Eighty-nine patients who underwent two-stage RPC were included between January 2008 and March 2020. Postoperatively, SOO occurred in 25 (16.9%) patients after a median time of 9 d (range 2-26). Compared to patients without SOO, patients with SOO had a significantly higher rate of malignant tumors or dysplasia (36.0% vs 17.1%, P = 0.032), lower total glucocorticoid dose one month before surgery (0 mg vs 0 mg, P = 0.026), higher preoperative total protein level (6.8 g/dL vs 6.3 g/dL, P = 0.048), higher rate of loop ileostomy (88.0% vs 55.3%, P = 0.002), and higher maximum stoma drainage volume (2300 mL vs 1690 mL, P = 0.004). Loop ileostomy (OR = 6.361; 95%CI 1.322–30.611; P = 0.021) and maximum stoma drainage volume (OR = 1.000; 95%CI 1.000–1.001; P = 0.015) were confirmed as independent risk factors for SOO. Eighteen patients with SOO were treated conservatively without recurrence (sSOO group). Seven (28.0%) patients repeatedly developed SOO (rSOO group) during the observation period. A significant difference was observed in the rectus abdominis muscle thickness between the two groups (sSOO 9.3 mm, rSOO 12.7 mm, P = 0.006). Muscle thickness was confirmed as an independent risk factor for recurring SOO (OR = 2.676; 95%CI 1.176-4.300; P = 0.008).

CONCLUSION

In this study, high maximum stoma drainage volume and loop ileostomy are independent risk factors for SOO. Additionally, among patients with a thick rectus abdominis muscle, the risk of SOO recurrence is high.

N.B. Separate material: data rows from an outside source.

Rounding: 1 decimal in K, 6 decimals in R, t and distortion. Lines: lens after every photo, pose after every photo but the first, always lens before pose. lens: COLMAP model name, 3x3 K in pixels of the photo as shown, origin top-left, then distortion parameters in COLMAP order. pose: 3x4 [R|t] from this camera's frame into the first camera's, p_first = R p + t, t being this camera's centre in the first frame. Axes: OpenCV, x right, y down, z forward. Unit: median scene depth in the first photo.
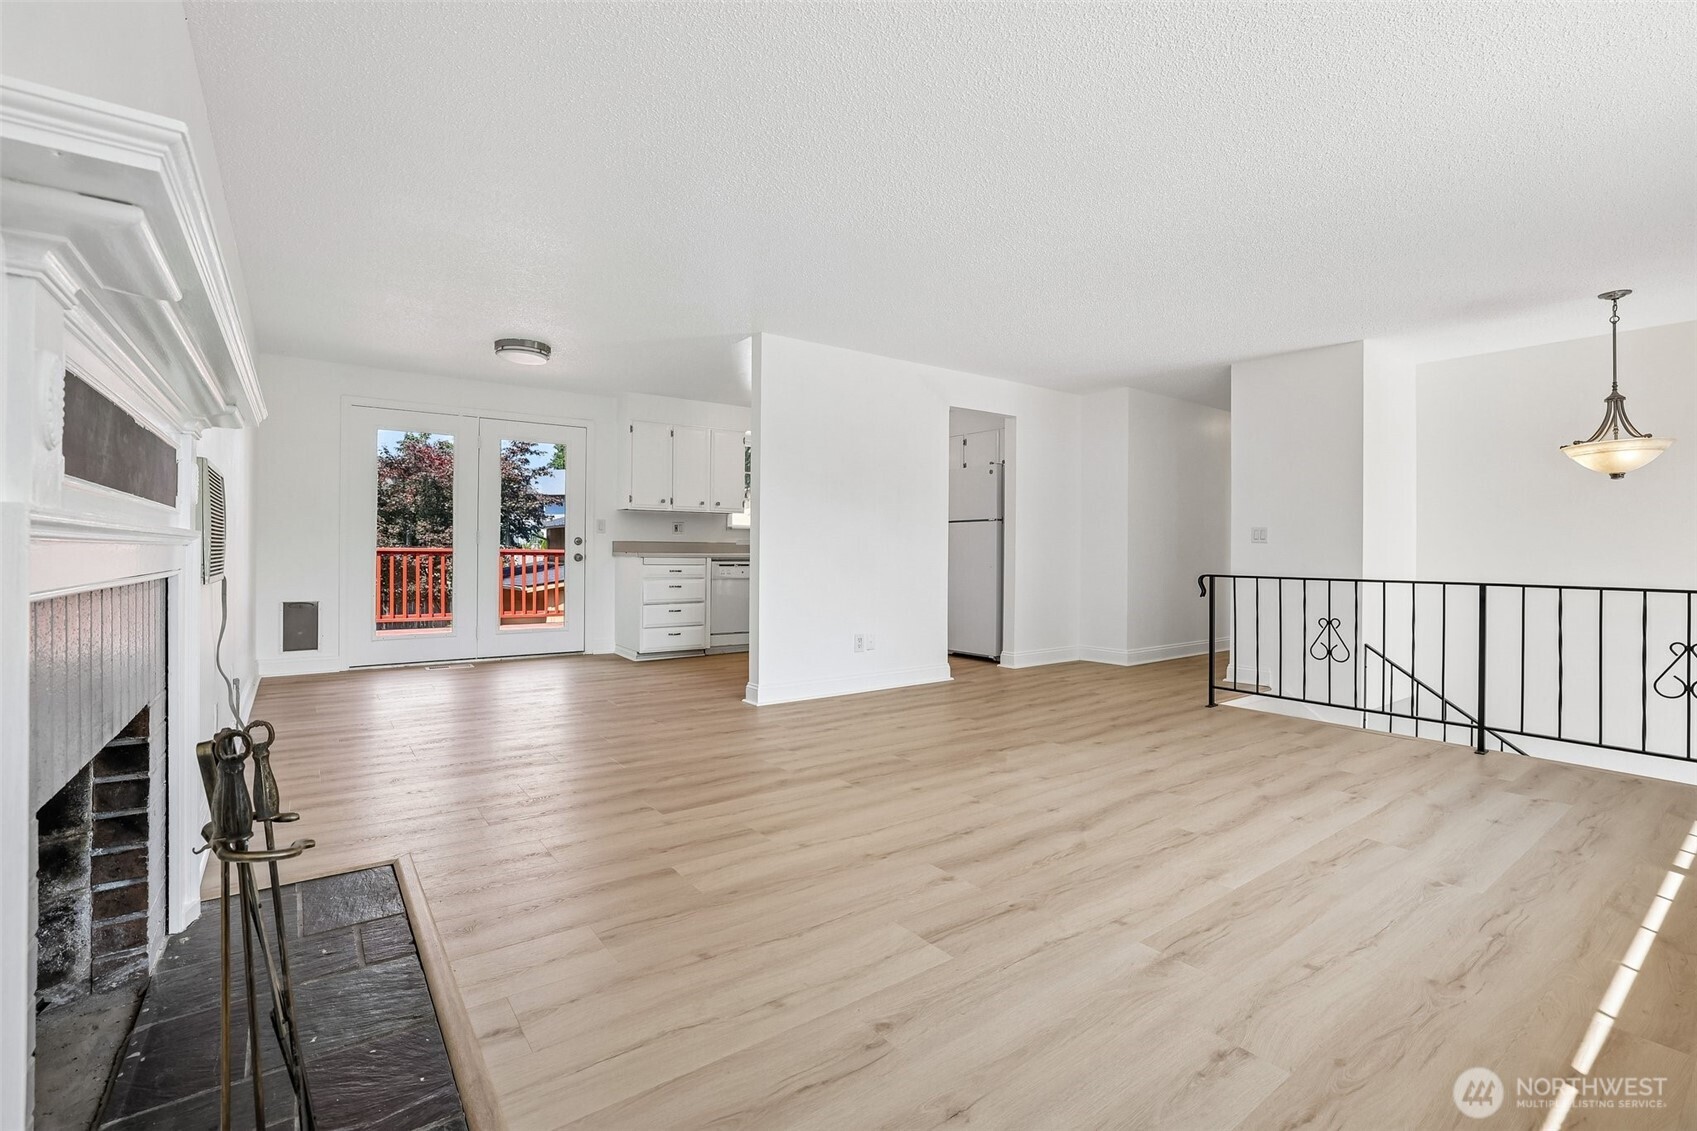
lens RADIAL K [[752.1, 0, 842.4], [0, 752.1, 560.8], [0, 0, 1]] dist [-0.032408, 0.001016]
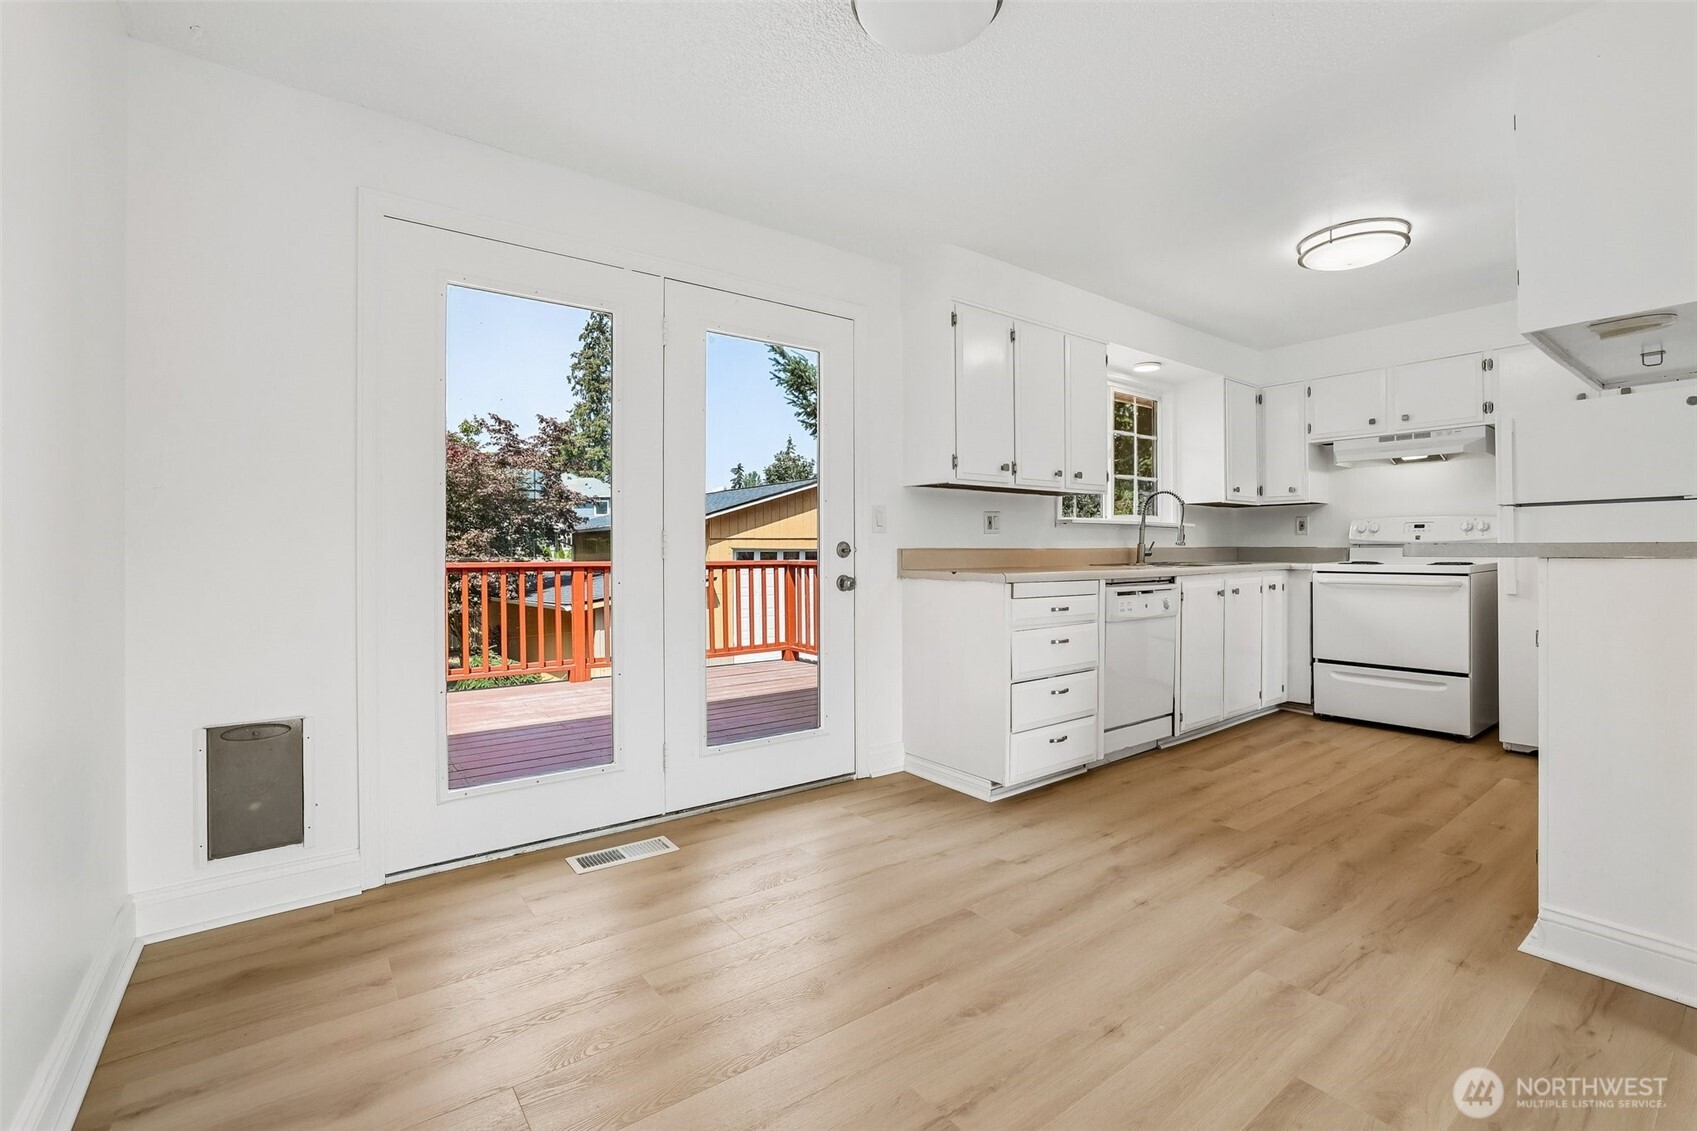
lens RADIAL K [[752.1, 0, 840.5], [0, 752.1, 559.2], [0, 0, 1]] dist [-0.032408, 0.001016]
pose [[0.999877, -0.010617, 0.011505, -0.350749], [0.010703, 0.999915, -0.007507, -0.015779], [-0.011424, 0.007629, 0.999906, 0.496935]]
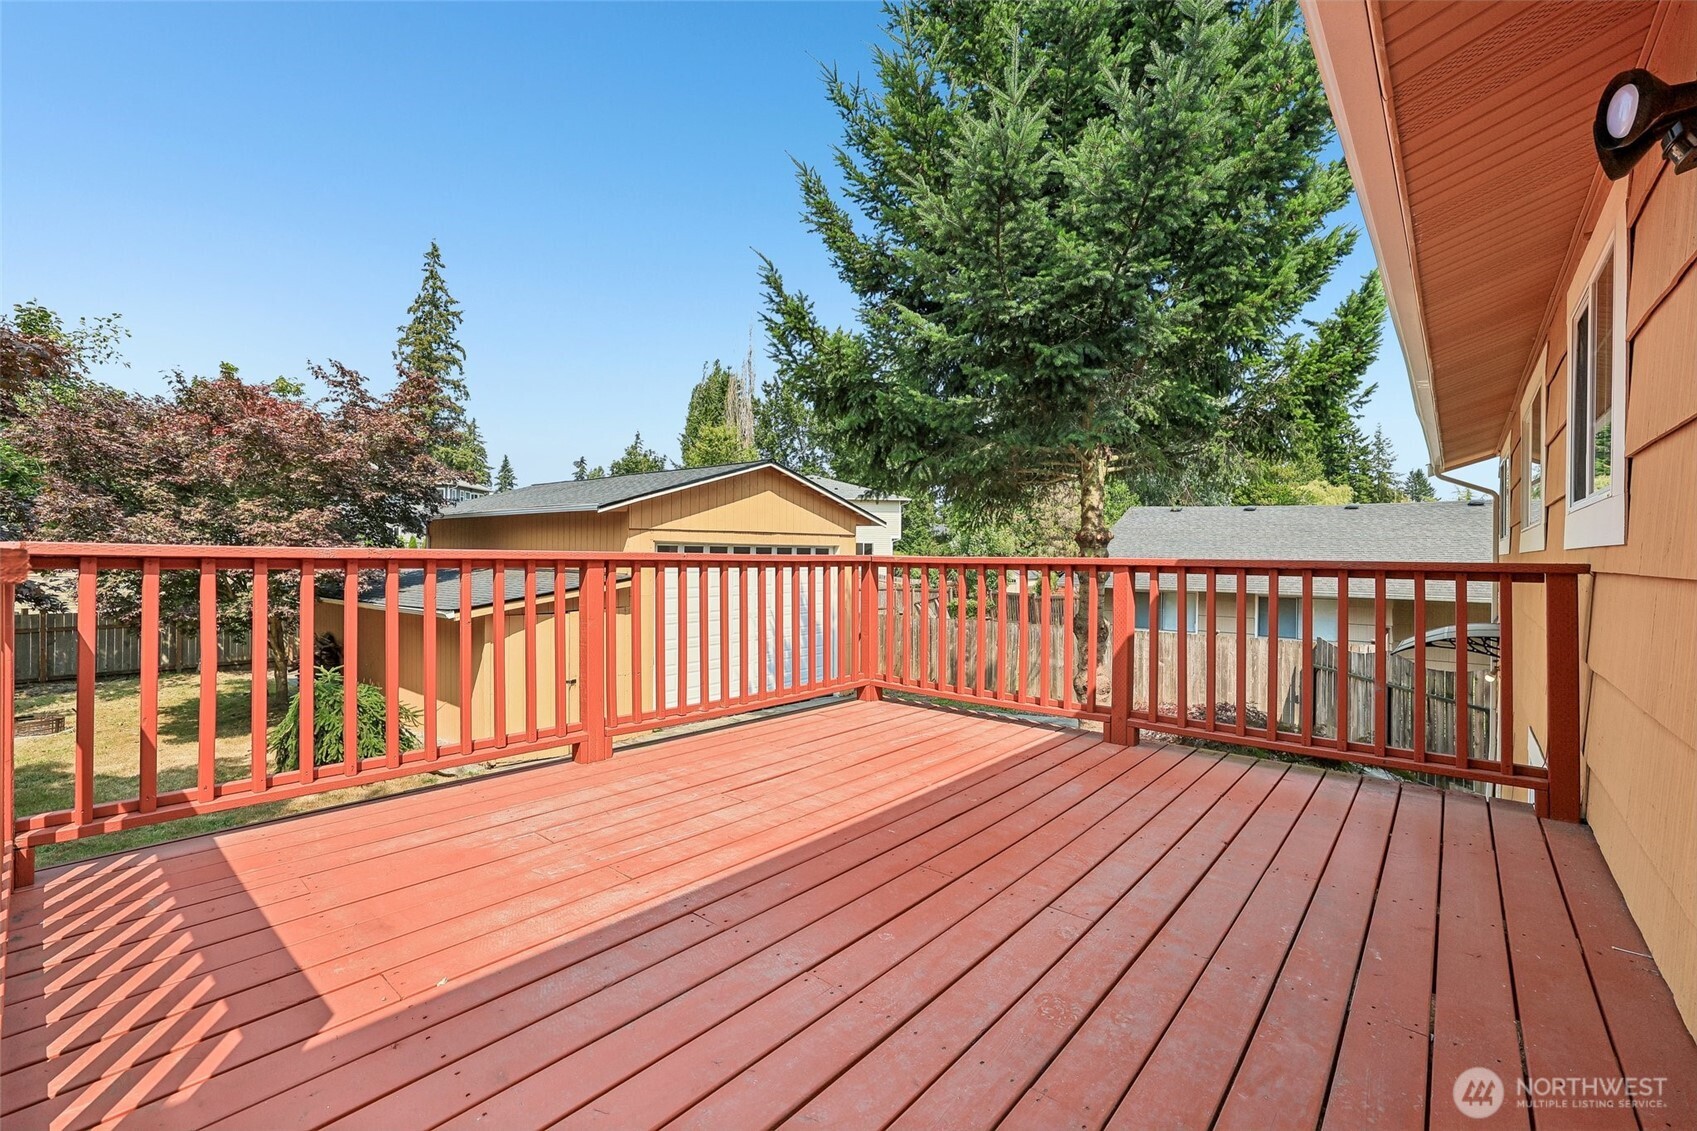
lens RADIAL K [[752.1, 0, 850.6], [0, 752.1, 551.6], [0, 0, 1]] dist [-0.032408, 0.001016]
pose [[0.975813, 0.008540, 0.218440, -0.575312], [-0.004948, 0.999843, -0.016986, -0.014112], [-0.218551, 0.015494, 0.975702, 0.832025]]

Keywords: Ileal pouch anal anastomosis; Ileostomy; Loop ileostomy; Proctocolectomy and restorative; Surgical stomas; Total proctocolectomy; Ulcerative colitis

Core Tip: This was a retrospective study to identify risk factors for stoma outlet obstruction (SOO) that develops after stoma surgery in patients with ulcerative colitis. High maximum stoma drainage volume and loop ileostomy were independent risk factors for the development of SOO. In patients with thick rectus abdominis muscles, SOO may recur.